Sometimes evangelicals attack the very people they are called to evangelize. While the gospel as public truth must prophetically challenge society, the critiques should be tied to the command to love our neighbor. This is not a marketing ploy to improve the sullied image of evangelicals. It reflects a fundamental conviction about the witness of the gospel and the way of Christ to persuade rather than bludgeon people. Public engagement entails working for and working with others. 

Disciplining the Mind and Mouth

Our intellectual and ethical conundrums are profound. Even when decisive action is required or Christian convictions must be upheld, today’s technological advances, biomedical possibilities, racial turmoil, debates about climate change, and shifting views on sexuality are all matters of immense complexity. These challenges, and a myriad of others, are boiling over in the context of deep social discord.

In developing principles and practices of knowing, Christians should show the kind of intellectual honesty and humility that we are asking of others. We do not want skeptics to reject the faith based upon simplistic assessments about church history or Christian theology. It bothers us when skeptics dismiss faith on the basis of a few articles that they read or a few conversations that they’ve had.

Conversely, when engaging with non-Christian people and sources of knowledge, we need discernment to receive what is true, refine what is helpful, reject what is false, and reimagine what could and should be. This is not easy. And humans naturally devolve toward the easy.

Doing this hard work demands disciplines of the mind to match the disciplines of the mouth when James exhorts us to “be quick to listen, slow to speak, and slow to become angry, because human anger does not produce the righteousness that God desires” (James 1:19—20).

Instead of a whack-a-mole response or a posture of culture war, the Scripture provides a template for how “to repair the fracture between spiritual and rational knowledge” and “to resolve the tension between the demands of personal belief and the constraints of a secularized public square.” The discipleship of such a biblical theology of knowledge is more a way to think rather than a what to think. 

Catechesis of Complexity

The simplicity of our gospel presentation enables us to communicate clearly and quickly about God’s love, human sin and Christ’s redemption. But what enables the rapid growth of evangelicalism at times constrains its deeper growth.

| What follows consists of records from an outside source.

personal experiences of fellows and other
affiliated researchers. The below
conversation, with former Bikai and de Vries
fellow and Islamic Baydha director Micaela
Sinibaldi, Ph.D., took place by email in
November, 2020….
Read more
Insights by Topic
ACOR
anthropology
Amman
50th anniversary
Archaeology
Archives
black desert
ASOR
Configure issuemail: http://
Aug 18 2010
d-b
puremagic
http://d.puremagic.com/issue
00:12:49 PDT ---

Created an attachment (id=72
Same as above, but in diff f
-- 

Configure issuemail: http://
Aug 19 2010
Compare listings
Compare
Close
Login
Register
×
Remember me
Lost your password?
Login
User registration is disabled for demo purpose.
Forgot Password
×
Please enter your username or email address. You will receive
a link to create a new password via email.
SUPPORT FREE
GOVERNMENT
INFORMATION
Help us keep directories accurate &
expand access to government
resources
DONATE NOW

A faith so simply explained is too often left simplistic.

The luxury of thinking in this nuanced way of what and how we receive, refine, reject or reimagine requires time and patience in the study of Scripture and of society. Discipleship in this manner requires resources, events, curated experiences, collaborative endeavors, networked friendships, and long-term programs that are responsive to the Holy Spirit and formative in the ways people live and learn. 

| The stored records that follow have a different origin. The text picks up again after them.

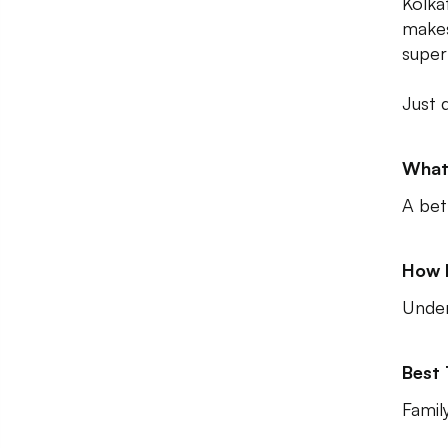
Kolka
makes
super
Just 
What
A bet
How 
Unde
Best
Famil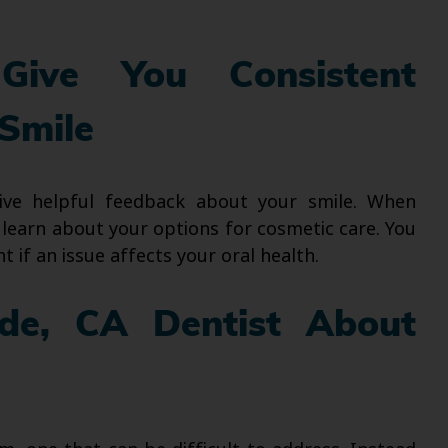
Give You Consistent
Smile
eive helpful feedback about your smile. When
 learn about your options for cosmetic care. You
 if an issue affects your oral health.
ide, CA Dentist About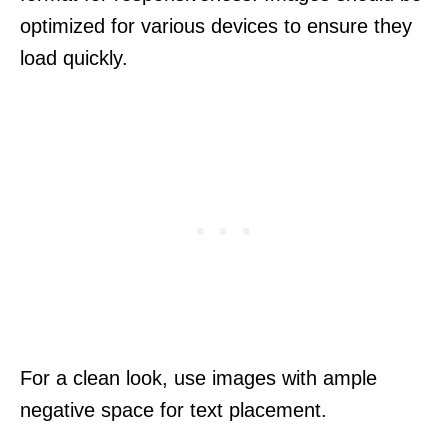
optimized for various devices to ensure they
load quickly.
For a clean look, use images with ample
negative space for text placement.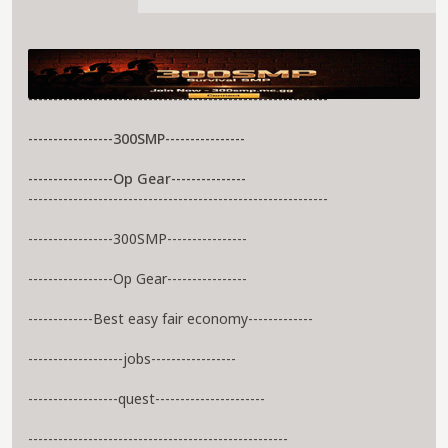
About 300Smp Server
------------------------------------------------------------
-----------------300SMP----------------
-----------------Op Gear---------------
------------------------------------------------------------
-----------------300SMP----------------
-----------------Op Gear----------------
-------------Best easy fair economy-------------
-------------------jobs-----------------
------------------quest----------------------
----------------------------------------------------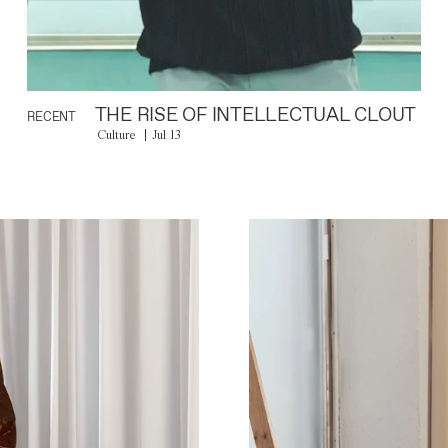
THE RISE OF INTELLECTUAL CLOUT
RECENT
Culture
Jul 13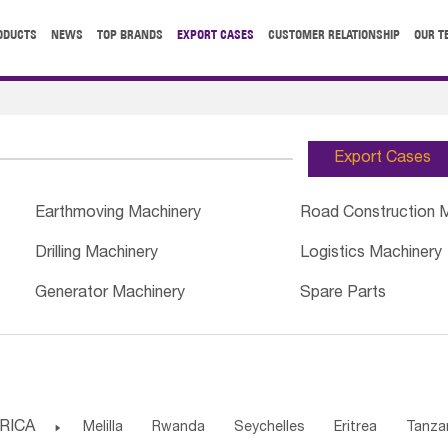
ODUCTS
NEWS
TOP BRANDS
EXPORT CASES
CUSTOMER RELATIONSHIP
OUR T
Export Cases
Earthmoving Machinery
Road Construction 
Drilling Machinery
Logistics Machinery
Generator Machinery
Spare Parts
RICA

Melilla
Rwanda
Seychelles
Eritrea
Tanza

When my son graduated from high school, I was struck by what his teachers had asked of him. He studied calculus and physics; he wrote complex arguments about American history; he learned a second language and world geography. Many high school students are given complexity, while churches are far too content with a flannelgraph Jesus, seeking simplicity out of concern to make faith accessible. Our faith needs a catechesis of complexity.